The primary goal of this pilot is to evaluate whether forecasts can be used to inform flood operations to improve the water supply capture of Lake Mendocino without increasing flood risk to downstream communities. So why would changing reservoir flood operations improve water supply? The primary reason relates to a currently used operational rule called the storage guide curve (Figure 2), which determines the maximum water supply storage level of the reservoir. This seasonally varying guide provides increased flood capacity in the wet months (November – February) and increased water supply capacity during the dry months (May – September).

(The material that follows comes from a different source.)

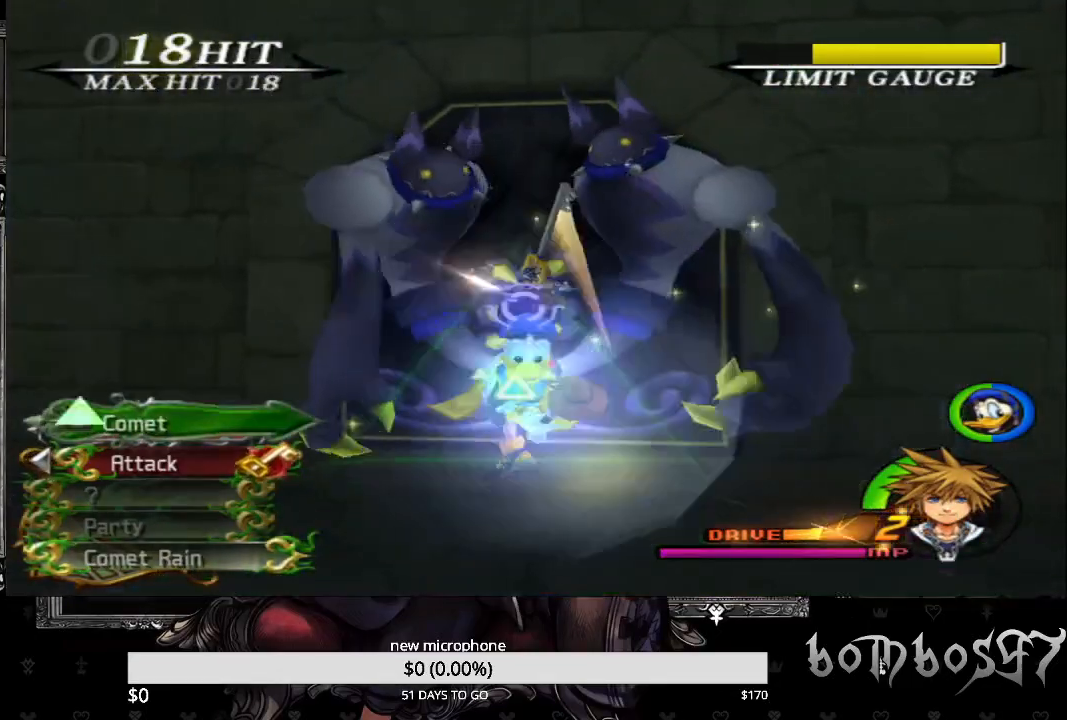
{"buttons": ["CROSS", "TRIANGLE"], "left_stick": "center", "right_stick": "center", "events": [[33, "CROSS", "up"], [100, "CROSS", "down"], [100, "TRIANGLE", "down"], [167, "TRIANGLE", "up"], [200, "CROSS", "up"], [267, "CROSS", "down"], [267, "TRIANGLE", "down"], [333, "TRIANGLE", "up"], [367, "CROSS", "up"], [400, "TRIANGLE", "down"], [467, "CROSS", "down"]]}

This design works well during years with sufficient springtime (March – May) rainfall to fill the reservoir as the guide curve increases, but dry spring years can be challenging for water supply because the region typically receives very little precipitation during the summer and fall. Under FIRO, the objective is to detain wet season runoff above the guide curve level until forecasts indicate water should be evacuated to provide adequate volume for predicted flood events. Stored water released in advance of a forecasted flood event would be recovered by inflows from the flood event and held in the reservoir for water supply.
Another reason that Lake Mendocino is an ideal location for the FIRO pilot is that the NOAA California Nevada River Forecast Center (CNRFC) currently prepares hydrologic forecasts of reservoir inflows and for points downstream. A key forecast product is an ensemble forecast produced with the Hydrologic Ensemble Forecast System (HEFS), which generates a 59-member ensemble with an hourly timestep up to the 15-day forecast horizon, transitioning to a daily timestep for the 16 to 365 day forecast horizon.
A central challenge for this project is to develop new operational methodologies that incorporate forecast information to make reservoir release decisions to meet the project goals. One such methodology that is being evaluated for Lake Mendocino is called Ensemble Forecast Operations (EFO), which was developed by an engineer at the Sonoma County Water Agency, Chris Delaney (that’s me). I originally developed a simple proof-of-concept model, which I have refined with the help of my colleague and fellow engineer, John Mendoza. This methodology uses the HEFS ensemble forecast prepared by the CNRFC to evaluate the risk of reaching the maximum reservoir storage level. We want to avoid going above this maximum level because this would increase the risk of uncontrolled spillway releases and could flood downstream communities.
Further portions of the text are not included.